Combien de pays participeront cette année ?
Nous estimons qu’une trentaine de pays participeront à l’édition 2026 des Journées européennes de la culture juive, perpétuant ainsi une tradition qui a fait de cette initiative l’un des plus grands événements culturels transnationaux consacrés au patrimoine et à la culture juifs en Europe. Des milliers d’activités devraient avoir lieu entre septembre et novembre à travers le continent.
Pouvez-vous nous raconter un moment émouvant de l’édition de l’année dernière ?
Un moment particulièrement marquant a été l’occasion d’assister au coup d’envoi officiel de l’édition 2025 à Stockholm, en Suède.
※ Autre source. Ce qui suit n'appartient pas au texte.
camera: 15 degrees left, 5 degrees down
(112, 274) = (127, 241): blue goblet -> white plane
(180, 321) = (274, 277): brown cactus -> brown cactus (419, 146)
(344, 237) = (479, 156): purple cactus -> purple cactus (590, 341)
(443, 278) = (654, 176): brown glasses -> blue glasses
Au-delà de notre participation aux événements et activités d’ouverture, nous avons eu la chance de découvrir sur place le travail remarquable mené dans les domaines de la culture, du patrimoine et de l’éducation juifs.
Cette visite nous a permis de rencontrer des professionnels dévoués, des institutions et des représentants de la communauté qui développent des approches innovantes pour préserver et faire connaître le patrimoine juif. Depuis lors, de nouvelles collaborations et de nouveaux échanges ont vu le jour, illustrant l’un des plus beaux aspects des Journées européennes de la culture juive : la création de liens durables entre les personnes et les institutions à travers l’Europe.
Pensez-vous que de telles rencontres culturelles contribuent à lutter contre la montée de l’antisémitisme observée depuis 2023 ?
Oui, nous sommes fermement convaincus que la culture, le dialogue et les rencontres personnelles comptent parmi les outils les plus efficaces dont nous disposons pour combattre les préjugés et l’antisémitisme. Bien sûr, les initiatives culturelles ne peuvent à elles seules résoudre un défi aussi complexe, et nous ne devons pas être naïfs quant à l’ampleur du problème auquel nous sommes confrontés aujourd’hui.
Cependant, les Journées européennes de la culture juive offrent à des personnes qui n’ont que peu, voire aucun contact direct avec la vie juive, la possibilité de se rendre dans des synagogues, des musées, des centres culturels et des sites historiques, souvent pour la première fois. Elles permettent aux visiteurs de rencontrer des communautés, d’écouter des récits, de poser des questions et de découvrir la culture juive dans toute sa diversité et sa complexité.
L’antisémitisme se nourrit de l’ignorance, des stéréotypes et de la déshumanisation. Les rencontres culturelles contribuent à créer le contraire : la connaissance, la curiosité, l’empathie et les liens humains. C’est pourquoi nous considérons les Journées européennes de la culture juive non seulement comme une célébration du patrimoine, mais aussi comme une contribution significative à la construction de sociétés plus ouvertes, plus respectueuses et plus résilientes.